Extracted text:
:::::
Some of the columns and datasets may not fully makes sense to those first meeting this data. Below is a table that helps define the features and terminology used in this project.
Target | Datatype | Definition |
---|---|---|
GSS 2021 | 4032 non-null: Category | General Social Survey of 2021 |
Feature | Datatype | Definition |
---|---|---|
zodiac | 4032 non-null: Category | participant's zodiac birth sign |
sexornt | 4032 non-null: Category | participant's sexual orientation |
marital | 4032 non-null: Category | participant's marital status |
res16 | 4032 non-null: Category | participant's region of living |
degree | 4032 non-null: Category | participant's highest earned education degree |
class | 4032 non-null: Category | participant's self rated social class |
relig | 4032 non-null: Category | participant's religion |
postlifev | 4032 non-null: Category | participant's view of life after death |
sprtprsn | 4032 non-null: Category | participant's self rating of being a spiritual person |
fairv | 4032 non-null: Category | participant's view of others being fair |
trustv | 4032 non-null: Category | participant's view of others being trustworthy |
conmedic | 4032 non-null: Category | participant's trust of medical system |
happy | 4032 non-null: Category | participant's overall happiness with life |
workhard | 4032 non-null: Category | participant's 1-5 rating of most important life lesson of working hard |
occ10 | 4032 non-null: Category | participant's occupation trade |
hlthmntl | 4032 non-null: Category | participant's self rating of their mental health |
socrel | 4032 non-null: Category | participant's rating of how often they spend time with relatives/family |
decevidc | 4032 non-null: Category | participant's rating of how much they agree of needing sufficient evidence for decisions |
polviews | 4032 non-null: Category | participant's rating of their political viewpoints |
For the key features in comparison as categorical features of zodiac predictors.
- H_0: Marital status is independant of zodiac sign.
- H_a: Marital status is dependant of zodiac sign.
- H_0: workhard opinion is independant of zodiac sign.
- H_a: workhard opinion is dependant of zodiac sign.
- H_0: Political viewpoints is independant of zodiac sign.
- H_a: Political viewpoints is dependant of zodiac sign.
:::::
Task details: Write the next part of the zodiac survey project text, picking up after its last hypothesis. The lines after this have nothing to do with the zodiac survey project text.

Data section:
:::::
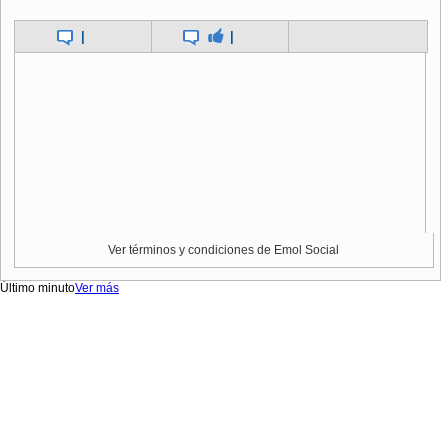
|
|
Ver términos y condiciones de Emol Social
Último minuto
Ver más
:::::
Result for this task:
Within the wrangle.py file there are functions that will help to:
- Pull in the 2017, Single Family Property residents with no duplicates
- Read the SQL acquire query to a csv file
- Assign the data to a variable
Within the wrangle.py file there are functions for the prepare stage that:
- Clean up the nulls by dropping all from zodiac column and creating unanswered columns as 'unknown' to keep data that would otherwise be lost.
- Drop any unneccessary and duplicated columns
- Resets dtypes to Objects and int
- Splits data into train, validate and test
Within the explore.ipynb file, there is a step-by-step breakdown of my Exploration methods. Main features found and mentioned are:
- workhard: how participants rate (1-5) 'working hard' as a key life lesson they would teach a child.
- hlthmntl: each participant's self rating of their mental health
- socrel: how often participants spend time with relatives/family.
- decevidc: how participants rate needing sufficient evidence in making decisions
The model.ipnyb notebook holds each method of model used in this project. Models include steps to produce: Decision Tree Classifier| Random Forest| and 5 different KNN Models (with varying n_number of nearest neighbors)
The function for the final chosen model can be found in model.py and Final Report.
Using the best Classification model of Random Forest, the results did not beat the baseline prediction of 10%.
Moving forward, I would want to try creating cluster features and utilize feature engineering like SelectKBest to find better predictors for this model.
I would also want to add past GSS responses to add in more data and see if past years might help with adding to predictions.